WHAT YOU ARE ASKED TO DO> Gather every line of the rows below that contains the string "solicita", matching uppercase and lowercase exactly.
%%
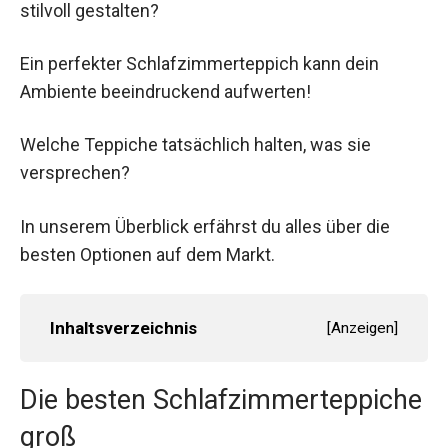
stilvoll gestalten?
Ein perfekter Schlafzimmerteppich kann dein
Ambiente beeindruckend aufwerten!
Welche Teppiche tatsächlich halten, was sie
versprechen?
In unserem Überblick erfährst du alles über die
besten Optionen auf dem Markt.
Inhaltsverzeichnis
[
Anzeigen
]
Die besten Schlafzimmerteppiche
groß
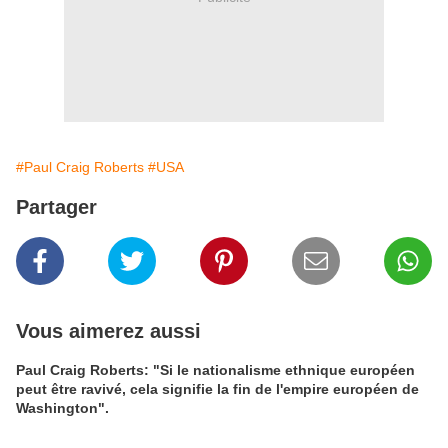
#Paul Craig Roberts
#USA
Partager
Vous aimerez aussi
Paul Craig Roberts: "Si le nationalisme ethnique européen
peut être ravivé, cela signifie la fin de l'empire européen de
Washington".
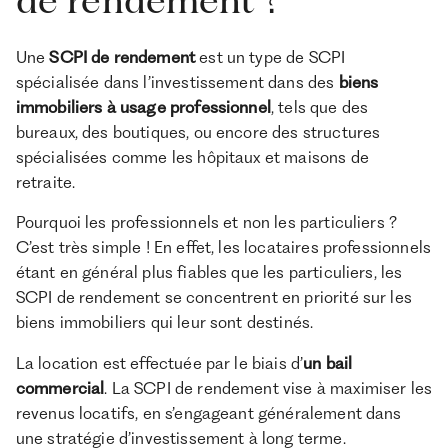
Une
SCPI de rendement
est un type de SCPI
spécialisée dans l’investissement dans des
biens
immobiliers à usage professionnel
, tels que des
bureaux, des boutiques, ou encore des structures
spécialisées comme les hôpitaux et maisons de
retraite.
Pourquoi les professionnels et non les particuliers ?
C’est très simple ! En effet, les locataires professionnels
étant en général plus fiables que les particuliers, les
SCPI de rendement se concentrent en priorité sur les
biens immobiliers qui leur sont destinés.
La location est effectuée par le biais d’
un bail
commercial
. La SCPI de rendement vise à maximiser les
revenus locatifs, en s’engageant généralement dans
une stratégie d’investissement à long terme.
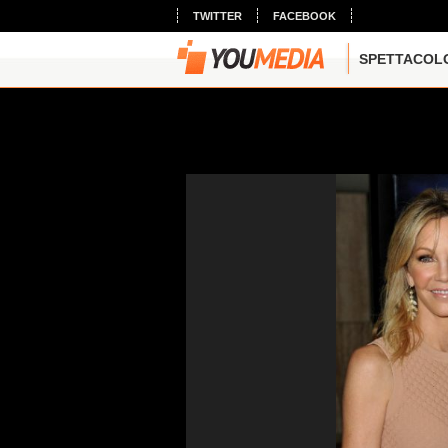
TWITTER
FACEBOOK
SPETTACOL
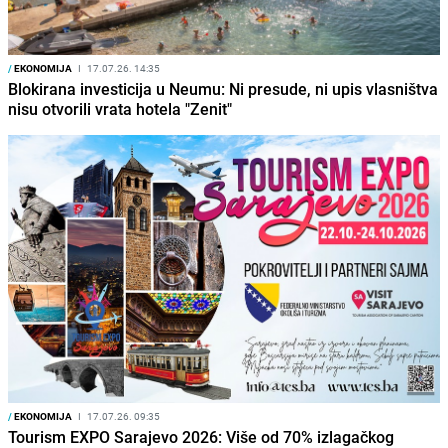
/
EKONOMIJA
I
17.07.26. 14:35
Blokirana investicija u Neumu: Ni presude, ni upis vlasništva
nisu otvorili vrata hotela "Zenit"
/
EKONOMIJA
I
17.07.26. 09:35
Tourism EXPO Sarajevo 2026: Više od 70% izlagačkog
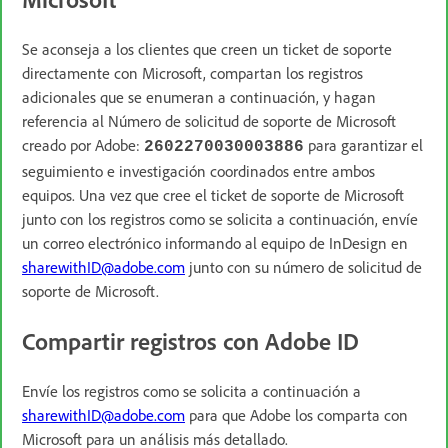
Se aconseja a los clientes que creen un ticket de soporte
directamente con Microsoft, compartan los registros
adicionales que se enumeran a continuación, y hagan
referencia al Número de solicitud de soporte de Microsoft
creado por Adobe:
para garantizar el
2602270030003886
seguimiento e investigación coordinados entre ambos
equipos. Una vez que cree el ticket de soporte de Microsoft
junto con los registros como se solicita a continuación, envíe
un correo electrónico informando al equipo de InDesign en
sharewithID@adobe.com
junto con su número de solicitud de
soporte de Microsoft.
Compartir registros con Adobe ID
Envíe los registros como se solicita a continuación a
sharewithID@adobe.com
para que Adobe los comparta con
Microsoft para un análisis más detallado.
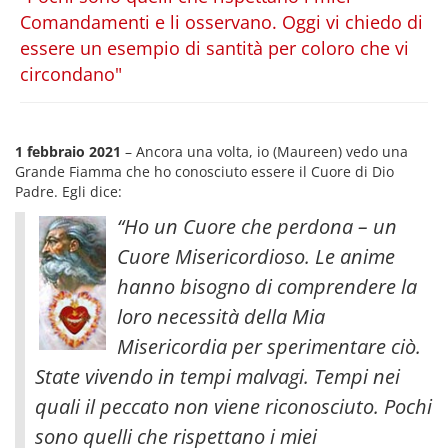
Comandamenti e li osservano. Oggi vi chiedo di
essere un esempio di santità per coloro che vi
circondano"
1 febbraio 2021
– Ancora una volta, io (Maureen) vedo una
Grande Fiamma che ho conosciuto essere il Cuore di Dio
Padre. Egli dice:
“Ho un Cuore che perdona – un
Cuore Misericordioso. Le anime
hanno bisogno di comprendere la
loro necessità della Mia
Misericordia per sperimentare ciò.
State vivendo in tempi malvagi. Tempi nei
quali il peccato non viene riconosciuto. Pochi
sono quelli che rispettano i miei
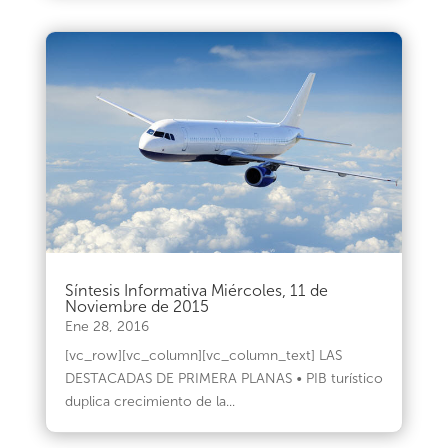
Síntesis Informativa Miércoles, 11 de
Noviembre de 2015
Ene 28, 2016
[vc_row][vc_column][vc_column_text] LAS
DESTACADAS DE PRIMERA PLANAS • PIB turístico
duplica crecimiento de la...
%%
OUTPUT FOR THIS EXERCISE>
junto con los registros como se solicita a continuación, envíe
Envíe los registros como se solicita a continuación a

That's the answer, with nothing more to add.